Vantha comes to a stop at the one of the few intersections where people actually heed the streetlights.  I’m mentally shopping when a nicely appointment Toyota truck crew cab pulls up next to me with its NGO logo blazed on the side along with cartoon depictions of happy children with balloons.  The name of the organization is in capitol letters:  C.R.E.P.O.   Now I may be cynical, but I would be more than a little suspicious of a non profit for kids with CREPO for an acronym.   Then I am a little jealous.  How did they raise money for such a swanky truck with a name like that??

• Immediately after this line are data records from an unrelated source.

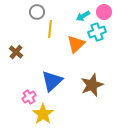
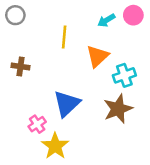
gray circle: (37, 12) -> (15, 15), moved
cyan cross: (97, 32) -> (124, 75), moved
brown cross: (16, 52) -> (20, 66), turned -32

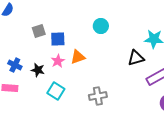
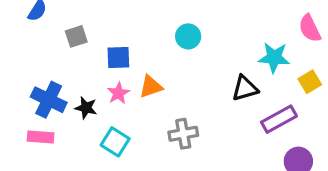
gray square: (39, 31) -> (76, 36), moved
blue cross: (15, 65) -> (49, 100), size x1.5
gray cross: (98, 96) -> (183, 134), moved

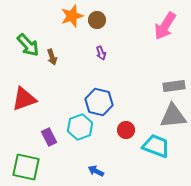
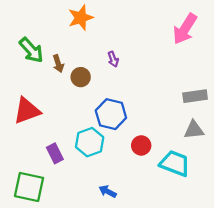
brown circle: (97, 20) -> (81, 77), moved
gray triangle: (173, 116) -> (194, 130), size x0.7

After a quick stop at Aziza’s to see my sweet Lina in karate class, I briefly speak with one of Aziza’s directors, Socheat, about taking Lina out for pizza Saturday.  I also ask him for advice on the truck and he also knows a guy, but I feel a LOT more confident and comfortable with his guy than with the Tuk Tuk crowd.    He promises to check out some leads for me and after giving Lina a quick kiss goodbye, I head over to the CCF school where my other 6 documentary kids:  Meng Ly, Leakhena; Layseng; Lyda, Nghan and Charam live.  Due to my delayed flight, I had not been able to see them when I first arrived and I’m anxious to get there.  Six years ago, ranging in age from 10-12, they were a farmer’s son; a girl abandoned by her parents in a pagoda, three Stung Meanchy children who picked garbage to survive and a street beggar.  Now all of them (except Lyda with her fused spine) are taller than me and talking about university.  They are survivors.  I am unbearably proud of all of them and I miss them dreadfully when I am in the States.

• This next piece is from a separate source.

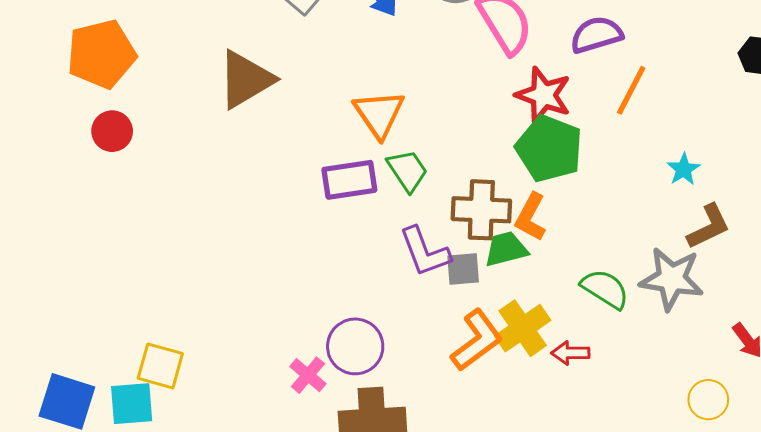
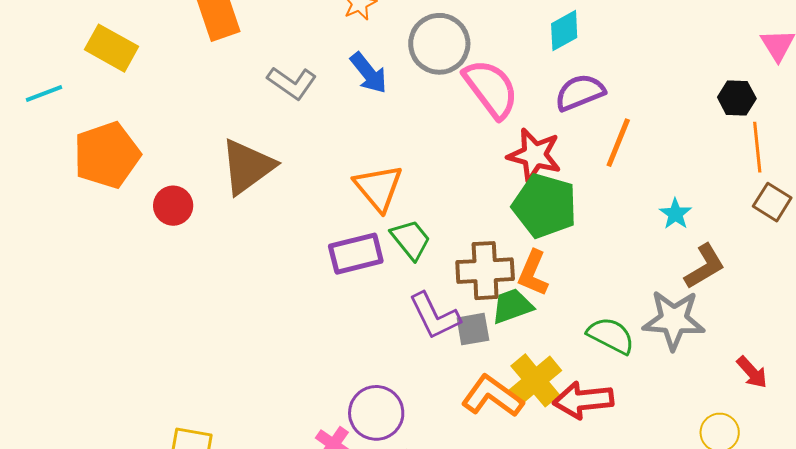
red circle: (112, 131) -> (173, 206), moved
orange L-shape: (477, 340) -> (492, 396), turned -102
red arrow: (570, 353) -> (583, 400), size x1.6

Within minutes of my arrival, they are already trying to negotiate my return.  Nghan has a calendar, Lyda a pencil and Leakhena muses over the upcoming months.  I try to point out I am sitting there right NOW but they are far too concerned with pinning me down to THEN.  I assure them I will be back in May and August but will not commit to specific dates.  They mark up the calendar and I know the next several months of emails from all of them will be a countdown until I return even though I haven’t  left yet.  Those pleasantries out of the way, Nhgan and Layseng extract one more promise that I will be picking them up Saturday to take them home to Stung Meanchy, the city garage dump where their families still live, for a visit.  Layseng has a new nephew and her mother has made ansom cake for my arrival.

Then the boys and I head outside for a little game of volleyball in the blazing Cambodian sun.  The boys complain about how hot it is. When Cambodians complain about the heat, white New England girls start to worry.

I know a 40 year old woman with heat stroke and cramped muscles in her future.

Perhaps another inappropriate massage will be in order.